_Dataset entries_
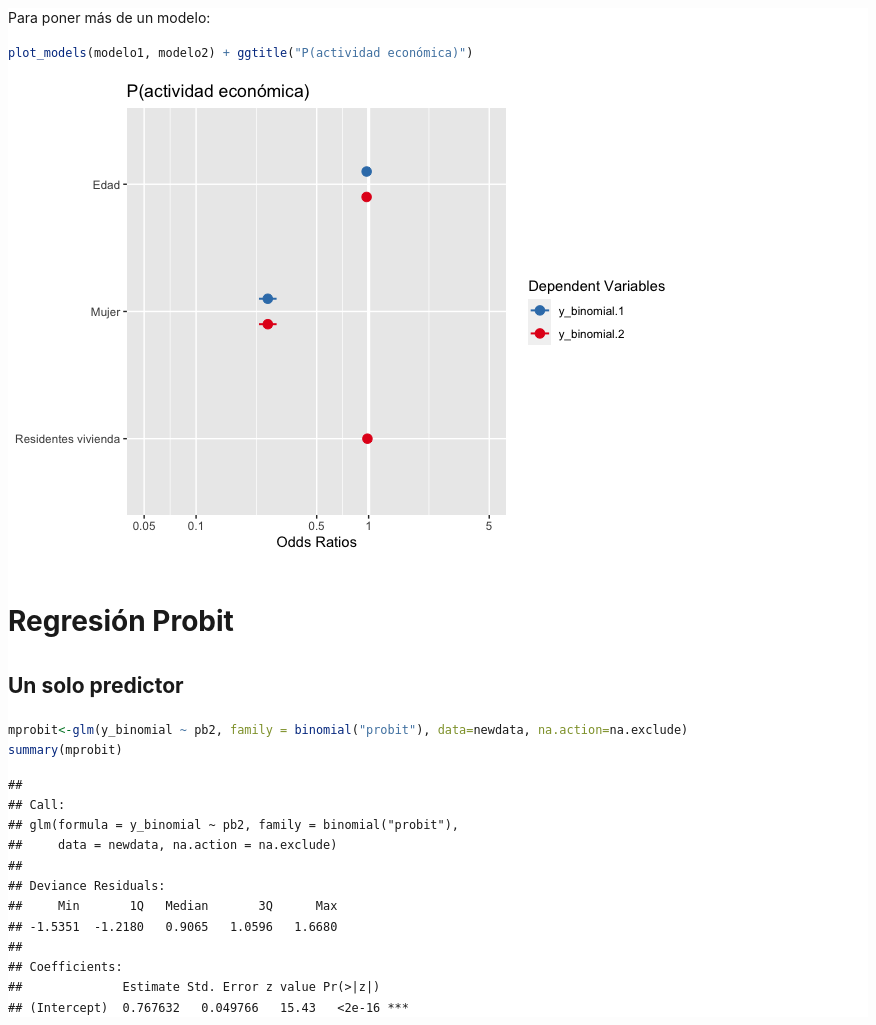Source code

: Para poner más de un modelo:

``` r
plot_models(modelo1, modelo2) + ggtitle("P(actividad económica)")
```

![](P9_files/figure-gfm/unnamed-chunk-24-1.png)

# Regresión Probit

## Un solo predictor

``` r
mprobit<-glm(y_binomial ~ pb2, family = binomial("probit"), data=newdata, na.action=na.exclude)
summary(mprobit)
```

    ## 
    ## Call:
    ## glm(formula = y_binomial ~ pb2, family = binomial("probit"), 
    ##     data = newdata, na.action = na.exclude)
    ## 
    ## Deviance Residuals: 
    ##     Min       1Q   Median       3Q      Max  
    ## -1.5351  -1.2180   0.9065   1.0596   1.6680  
    ## 
    ## Coefficients:
    ##              Estimate Std. Error z value Pr(>|z|)    
    ## (Intercept)  0.767632   0.049766   15.43   <2e-16 ***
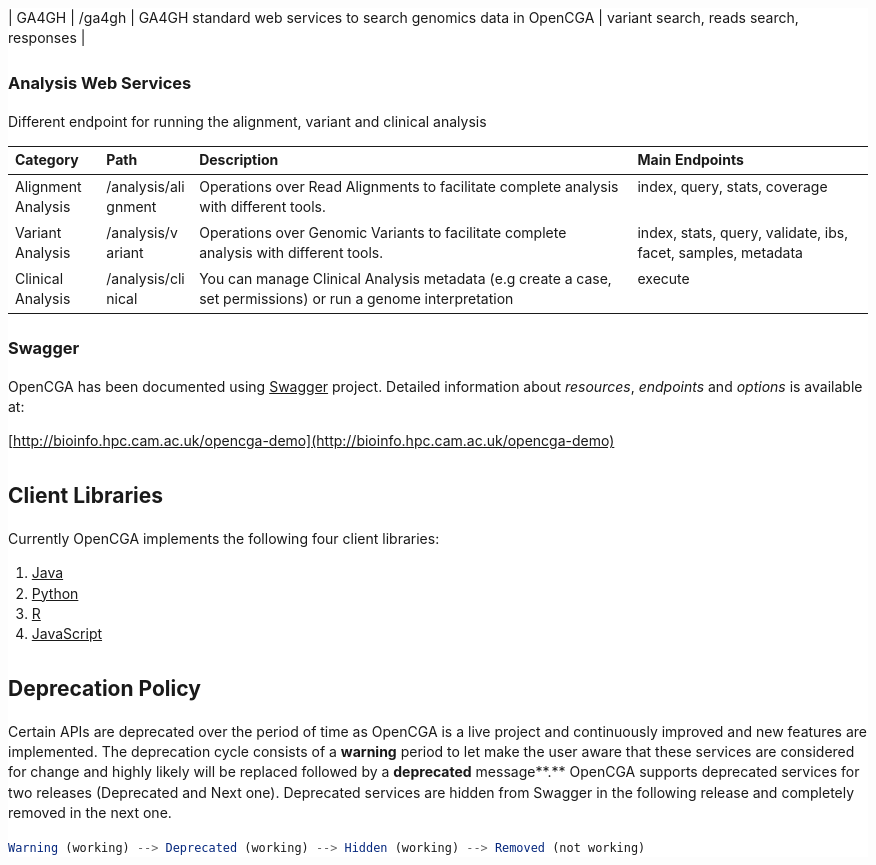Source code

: | GA4GH | /ga4gh | GA4GH standard web services to search genomics data in OpenCGA | variant search, reads search, responses |

### Analysis Web Services

Different endpoint for running the alignment, variant and clinical analysis

| Category | Path | Description | Main Endpoints |
| :--- | :--- | :--- | :--- |
| Alignment Analysis | /analysis/alignment | Operations over Read Alignments to facilitate complete analysis with different tools. | index, query, stats, coverage |
| Variant Analysis | /analysis/variant | Operations over Genomic Variants to facilitate complete analysis with different tools. | index, stats, query, validate, ibs, facet, samples, metadata |
| Clinical Analysis | /analysis/clinical | You can manage Clinical Analysis metadata \(e.g create a case, set permissions\) or run a genome interpretation | execute |

### Swagger

OpenCGA has been documented using [Swagger](http://swagger.io/) project. Detailed information about _resources_, _endpoints_ and _options_ is available at:

[http://bioinfo.hpc.cam.ac.uk/opencga-demo](http://bioinfo.hpc.cam.ac.uk/opencga-demo)

## Client Libraries

Currently OpenCGA implements the following four client libraries:

1. [Java](http://docs.opencb.org/display/opencga/Java)
2. [Python](http://docs.opencb.org/display/opencga/Python)
3. [R](http://docs.opencb.org/display/opencga/R)
4. [JavaScript](http://docs.opencb.org/display/opencga/JavaScript)

## Deprecation Policy

Certain APIs are deprecated over the period of time as OpenCGA is a live project and continuously improved and new features are implemented. The deprecation cycle consists of a **warning** period to let make the user aware that these services are considered for change and highly likely will be replaced followed by a **deprecated** message**.** OpenCGA supports deprecated services for two releases \(Deprecated and Next one\). Deprecated services are hidden from Swagger in the following release and completely removed in the next one.

```javascript
Warning (working) --> Deprecated (working) --> Hidden (working) --> Removed (not working)
```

_AIM OF THE TASK_
Show every line in the entries where the string "index" occurs.

_ANSWER_
| Alignment Analysis | /analysis/alignment | Operations over Read Alignments to facilitate complete analysis with different tools. | index, query, stats, coverage |
| Variant Analysis | /analysis/variant | Operations over Genomic Variants to facilitate complete analysis with different tools. | index, stats, query, validate, ibs, facet, samples, metadata |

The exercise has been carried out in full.